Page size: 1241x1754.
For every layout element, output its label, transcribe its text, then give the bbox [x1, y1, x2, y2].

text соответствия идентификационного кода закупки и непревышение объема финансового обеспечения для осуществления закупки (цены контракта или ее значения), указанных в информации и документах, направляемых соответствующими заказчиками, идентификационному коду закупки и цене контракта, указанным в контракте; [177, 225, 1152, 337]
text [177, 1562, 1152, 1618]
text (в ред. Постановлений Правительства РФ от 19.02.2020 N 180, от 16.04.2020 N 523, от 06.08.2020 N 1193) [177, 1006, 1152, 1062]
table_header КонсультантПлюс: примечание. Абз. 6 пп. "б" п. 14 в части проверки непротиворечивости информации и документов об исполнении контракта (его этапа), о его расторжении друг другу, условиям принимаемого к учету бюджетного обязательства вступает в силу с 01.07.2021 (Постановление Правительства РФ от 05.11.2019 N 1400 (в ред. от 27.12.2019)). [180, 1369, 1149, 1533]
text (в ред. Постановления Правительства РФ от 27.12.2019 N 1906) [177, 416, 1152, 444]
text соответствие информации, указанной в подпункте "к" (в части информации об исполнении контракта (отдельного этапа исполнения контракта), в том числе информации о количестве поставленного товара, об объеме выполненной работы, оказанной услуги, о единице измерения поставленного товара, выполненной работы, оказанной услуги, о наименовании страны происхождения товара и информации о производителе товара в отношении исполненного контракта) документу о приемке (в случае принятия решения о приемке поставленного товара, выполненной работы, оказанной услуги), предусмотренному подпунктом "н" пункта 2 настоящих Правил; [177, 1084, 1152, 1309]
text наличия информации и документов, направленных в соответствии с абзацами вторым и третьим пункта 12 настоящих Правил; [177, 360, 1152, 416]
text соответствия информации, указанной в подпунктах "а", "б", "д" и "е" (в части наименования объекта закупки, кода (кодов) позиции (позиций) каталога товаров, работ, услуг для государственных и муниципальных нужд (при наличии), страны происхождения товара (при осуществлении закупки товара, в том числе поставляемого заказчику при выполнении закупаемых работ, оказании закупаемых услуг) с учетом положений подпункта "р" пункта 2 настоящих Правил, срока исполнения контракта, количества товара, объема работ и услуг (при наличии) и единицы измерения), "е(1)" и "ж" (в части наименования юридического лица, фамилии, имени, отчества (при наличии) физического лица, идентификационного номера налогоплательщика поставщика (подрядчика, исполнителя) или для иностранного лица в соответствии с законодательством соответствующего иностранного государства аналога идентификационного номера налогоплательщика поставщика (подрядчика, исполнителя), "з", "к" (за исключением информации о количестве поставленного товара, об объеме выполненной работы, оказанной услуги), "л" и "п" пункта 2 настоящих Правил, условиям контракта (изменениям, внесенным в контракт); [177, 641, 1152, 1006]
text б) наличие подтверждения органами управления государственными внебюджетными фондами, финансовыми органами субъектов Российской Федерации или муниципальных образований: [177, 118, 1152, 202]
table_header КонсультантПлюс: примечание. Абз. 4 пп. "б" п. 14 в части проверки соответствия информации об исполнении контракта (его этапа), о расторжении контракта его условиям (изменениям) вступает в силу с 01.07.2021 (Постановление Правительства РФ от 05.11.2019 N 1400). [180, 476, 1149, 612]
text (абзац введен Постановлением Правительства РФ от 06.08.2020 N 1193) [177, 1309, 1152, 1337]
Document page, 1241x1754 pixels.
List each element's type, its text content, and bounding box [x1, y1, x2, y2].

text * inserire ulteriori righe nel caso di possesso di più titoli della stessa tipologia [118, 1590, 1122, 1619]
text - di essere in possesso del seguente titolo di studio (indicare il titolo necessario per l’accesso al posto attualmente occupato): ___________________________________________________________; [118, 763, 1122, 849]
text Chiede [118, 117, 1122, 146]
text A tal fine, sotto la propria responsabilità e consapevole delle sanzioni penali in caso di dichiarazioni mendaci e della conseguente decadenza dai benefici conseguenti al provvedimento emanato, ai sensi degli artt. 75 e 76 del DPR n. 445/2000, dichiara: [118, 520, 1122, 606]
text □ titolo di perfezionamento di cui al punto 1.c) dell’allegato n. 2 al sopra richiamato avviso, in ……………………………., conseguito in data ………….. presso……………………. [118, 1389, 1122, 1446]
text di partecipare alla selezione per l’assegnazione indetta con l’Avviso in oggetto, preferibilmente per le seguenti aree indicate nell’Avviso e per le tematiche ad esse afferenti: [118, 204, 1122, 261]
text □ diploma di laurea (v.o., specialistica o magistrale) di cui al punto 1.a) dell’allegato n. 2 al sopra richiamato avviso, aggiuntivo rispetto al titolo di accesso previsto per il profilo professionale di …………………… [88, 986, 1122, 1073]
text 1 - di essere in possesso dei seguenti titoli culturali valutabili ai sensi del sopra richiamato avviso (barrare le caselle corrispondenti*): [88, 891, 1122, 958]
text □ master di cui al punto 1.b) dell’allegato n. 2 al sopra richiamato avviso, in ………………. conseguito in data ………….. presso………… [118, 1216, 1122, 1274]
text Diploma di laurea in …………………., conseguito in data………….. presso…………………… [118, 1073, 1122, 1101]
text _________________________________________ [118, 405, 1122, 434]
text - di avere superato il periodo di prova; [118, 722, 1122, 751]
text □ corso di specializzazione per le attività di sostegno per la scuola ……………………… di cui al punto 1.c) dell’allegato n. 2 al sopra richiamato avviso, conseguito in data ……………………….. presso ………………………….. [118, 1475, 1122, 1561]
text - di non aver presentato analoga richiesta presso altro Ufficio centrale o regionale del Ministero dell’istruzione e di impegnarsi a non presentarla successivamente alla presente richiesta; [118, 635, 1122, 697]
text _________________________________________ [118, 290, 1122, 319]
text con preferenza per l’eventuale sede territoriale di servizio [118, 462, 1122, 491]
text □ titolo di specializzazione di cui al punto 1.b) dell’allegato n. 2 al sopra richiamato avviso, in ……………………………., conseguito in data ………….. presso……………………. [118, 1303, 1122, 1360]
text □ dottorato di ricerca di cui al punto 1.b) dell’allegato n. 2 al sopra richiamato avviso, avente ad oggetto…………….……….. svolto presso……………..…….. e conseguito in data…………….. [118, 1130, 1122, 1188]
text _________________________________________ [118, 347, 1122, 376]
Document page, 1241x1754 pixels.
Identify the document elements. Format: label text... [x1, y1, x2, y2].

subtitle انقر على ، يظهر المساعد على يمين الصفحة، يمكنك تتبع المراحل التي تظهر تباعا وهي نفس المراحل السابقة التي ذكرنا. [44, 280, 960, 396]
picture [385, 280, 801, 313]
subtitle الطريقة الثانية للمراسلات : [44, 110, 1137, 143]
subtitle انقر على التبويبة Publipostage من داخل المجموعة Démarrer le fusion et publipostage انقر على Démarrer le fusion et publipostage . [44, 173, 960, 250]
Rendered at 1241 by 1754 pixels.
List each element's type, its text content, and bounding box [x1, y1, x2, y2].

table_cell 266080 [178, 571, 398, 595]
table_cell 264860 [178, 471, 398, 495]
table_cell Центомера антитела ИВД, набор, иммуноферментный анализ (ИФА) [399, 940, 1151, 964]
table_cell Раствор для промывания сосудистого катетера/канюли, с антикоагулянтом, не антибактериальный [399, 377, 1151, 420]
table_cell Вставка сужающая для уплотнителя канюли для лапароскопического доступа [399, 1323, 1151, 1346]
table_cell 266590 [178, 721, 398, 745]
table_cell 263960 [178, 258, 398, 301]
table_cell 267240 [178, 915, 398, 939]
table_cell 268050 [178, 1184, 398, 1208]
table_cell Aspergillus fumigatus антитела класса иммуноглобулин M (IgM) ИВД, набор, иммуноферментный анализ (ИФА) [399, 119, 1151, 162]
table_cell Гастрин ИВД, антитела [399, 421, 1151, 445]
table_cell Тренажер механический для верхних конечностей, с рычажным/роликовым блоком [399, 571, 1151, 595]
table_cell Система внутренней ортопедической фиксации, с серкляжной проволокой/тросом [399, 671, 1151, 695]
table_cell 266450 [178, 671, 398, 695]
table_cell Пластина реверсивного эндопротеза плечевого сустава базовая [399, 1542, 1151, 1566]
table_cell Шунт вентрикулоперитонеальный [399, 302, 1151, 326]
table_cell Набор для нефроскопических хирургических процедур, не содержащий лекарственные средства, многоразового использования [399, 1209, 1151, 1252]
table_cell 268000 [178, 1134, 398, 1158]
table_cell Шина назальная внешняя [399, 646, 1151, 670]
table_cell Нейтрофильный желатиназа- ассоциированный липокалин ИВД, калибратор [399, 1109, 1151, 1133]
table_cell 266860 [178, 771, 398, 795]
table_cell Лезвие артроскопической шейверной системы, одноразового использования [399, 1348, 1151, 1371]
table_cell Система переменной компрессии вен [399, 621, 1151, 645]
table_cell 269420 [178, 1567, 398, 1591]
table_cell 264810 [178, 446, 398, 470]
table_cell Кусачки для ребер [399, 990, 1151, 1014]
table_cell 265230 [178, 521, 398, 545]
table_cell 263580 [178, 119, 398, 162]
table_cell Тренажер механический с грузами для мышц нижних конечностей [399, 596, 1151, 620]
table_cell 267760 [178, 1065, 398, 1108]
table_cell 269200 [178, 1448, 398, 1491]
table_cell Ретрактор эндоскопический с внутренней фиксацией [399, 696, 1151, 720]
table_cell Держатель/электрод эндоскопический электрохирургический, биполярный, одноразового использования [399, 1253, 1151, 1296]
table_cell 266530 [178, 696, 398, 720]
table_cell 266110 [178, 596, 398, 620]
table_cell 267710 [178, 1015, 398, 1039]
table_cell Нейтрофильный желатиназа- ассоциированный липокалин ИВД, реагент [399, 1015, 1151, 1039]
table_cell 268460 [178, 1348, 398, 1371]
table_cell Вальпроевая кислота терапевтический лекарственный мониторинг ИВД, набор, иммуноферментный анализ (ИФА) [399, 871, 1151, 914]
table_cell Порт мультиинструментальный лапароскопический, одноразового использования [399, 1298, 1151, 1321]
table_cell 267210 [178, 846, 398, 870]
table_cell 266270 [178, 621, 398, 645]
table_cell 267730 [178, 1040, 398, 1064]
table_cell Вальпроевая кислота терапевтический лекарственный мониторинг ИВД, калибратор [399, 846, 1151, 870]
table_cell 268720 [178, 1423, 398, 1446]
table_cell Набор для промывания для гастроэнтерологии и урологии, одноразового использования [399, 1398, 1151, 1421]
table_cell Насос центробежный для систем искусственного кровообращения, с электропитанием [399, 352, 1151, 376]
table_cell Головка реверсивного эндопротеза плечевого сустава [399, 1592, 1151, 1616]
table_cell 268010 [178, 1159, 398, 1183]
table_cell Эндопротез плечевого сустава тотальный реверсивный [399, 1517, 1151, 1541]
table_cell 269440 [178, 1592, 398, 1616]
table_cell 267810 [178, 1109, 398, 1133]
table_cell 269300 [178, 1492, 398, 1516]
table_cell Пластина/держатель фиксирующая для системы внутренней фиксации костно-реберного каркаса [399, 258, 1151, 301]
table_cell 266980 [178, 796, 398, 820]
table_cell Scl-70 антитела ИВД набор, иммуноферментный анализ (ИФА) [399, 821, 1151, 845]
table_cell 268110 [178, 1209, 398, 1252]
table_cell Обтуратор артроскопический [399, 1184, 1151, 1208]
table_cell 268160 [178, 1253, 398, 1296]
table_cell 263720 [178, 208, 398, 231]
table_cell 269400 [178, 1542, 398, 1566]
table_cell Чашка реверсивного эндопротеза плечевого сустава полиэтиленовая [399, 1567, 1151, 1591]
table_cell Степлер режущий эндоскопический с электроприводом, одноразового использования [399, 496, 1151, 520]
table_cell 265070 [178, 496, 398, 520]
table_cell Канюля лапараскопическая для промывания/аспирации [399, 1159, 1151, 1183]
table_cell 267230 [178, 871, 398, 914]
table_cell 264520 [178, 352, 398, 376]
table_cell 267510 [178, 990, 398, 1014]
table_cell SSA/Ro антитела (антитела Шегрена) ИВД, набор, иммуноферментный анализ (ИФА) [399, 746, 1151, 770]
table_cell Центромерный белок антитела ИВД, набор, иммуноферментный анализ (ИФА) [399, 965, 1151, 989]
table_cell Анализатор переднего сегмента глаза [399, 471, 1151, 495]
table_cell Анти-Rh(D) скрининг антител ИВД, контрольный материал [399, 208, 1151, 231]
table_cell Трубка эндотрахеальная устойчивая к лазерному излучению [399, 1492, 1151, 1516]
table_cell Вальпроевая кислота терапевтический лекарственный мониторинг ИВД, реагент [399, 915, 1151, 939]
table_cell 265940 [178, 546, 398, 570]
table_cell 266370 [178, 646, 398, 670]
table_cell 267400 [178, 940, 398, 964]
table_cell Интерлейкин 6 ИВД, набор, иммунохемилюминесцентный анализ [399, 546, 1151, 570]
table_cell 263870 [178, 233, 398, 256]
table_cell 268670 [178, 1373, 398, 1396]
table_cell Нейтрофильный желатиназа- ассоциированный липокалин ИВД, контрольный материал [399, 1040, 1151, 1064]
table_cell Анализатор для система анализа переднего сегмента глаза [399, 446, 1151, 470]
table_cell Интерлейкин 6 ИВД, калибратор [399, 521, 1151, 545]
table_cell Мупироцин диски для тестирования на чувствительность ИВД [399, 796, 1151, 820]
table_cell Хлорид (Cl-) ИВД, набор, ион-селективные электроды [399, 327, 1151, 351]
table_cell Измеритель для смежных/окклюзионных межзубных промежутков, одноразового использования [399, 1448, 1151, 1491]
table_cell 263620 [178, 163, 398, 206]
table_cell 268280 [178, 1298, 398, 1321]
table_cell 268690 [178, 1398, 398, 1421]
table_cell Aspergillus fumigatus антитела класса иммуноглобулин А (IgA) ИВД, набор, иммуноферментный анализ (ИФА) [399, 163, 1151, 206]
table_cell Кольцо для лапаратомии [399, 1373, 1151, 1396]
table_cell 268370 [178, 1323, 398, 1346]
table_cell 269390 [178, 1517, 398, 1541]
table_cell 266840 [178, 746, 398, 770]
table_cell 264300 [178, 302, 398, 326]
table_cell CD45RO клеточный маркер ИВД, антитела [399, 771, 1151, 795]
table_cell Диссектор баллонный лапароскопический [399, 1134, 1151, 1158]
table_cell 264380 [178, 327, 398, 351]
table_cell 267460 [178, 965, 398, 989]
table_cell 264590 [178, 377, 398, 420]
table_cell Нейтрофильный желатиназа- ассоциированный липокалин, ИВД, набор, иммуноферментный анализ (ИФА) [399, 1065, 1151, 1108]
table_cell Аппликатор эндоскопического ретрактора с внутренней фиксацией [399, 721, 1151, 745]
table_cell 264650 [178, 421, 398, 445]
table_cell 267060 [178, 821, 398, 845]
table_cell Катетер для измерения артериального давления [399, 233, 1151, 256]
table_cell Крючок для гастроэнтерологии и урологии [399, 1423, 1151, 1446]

## Instruction:
Read through the data above. Report each line that has the word "реагент".

## Task result:
table_cell Нейтрофильный желатиназа- ассоциированный липокалин ИВД, реагент [399, 1015, 1151, 1039]
table_cell Вальпроевая кислота терапевтический лекарственный мониторинг ИВД, реагент [399, 915, 1151, 939]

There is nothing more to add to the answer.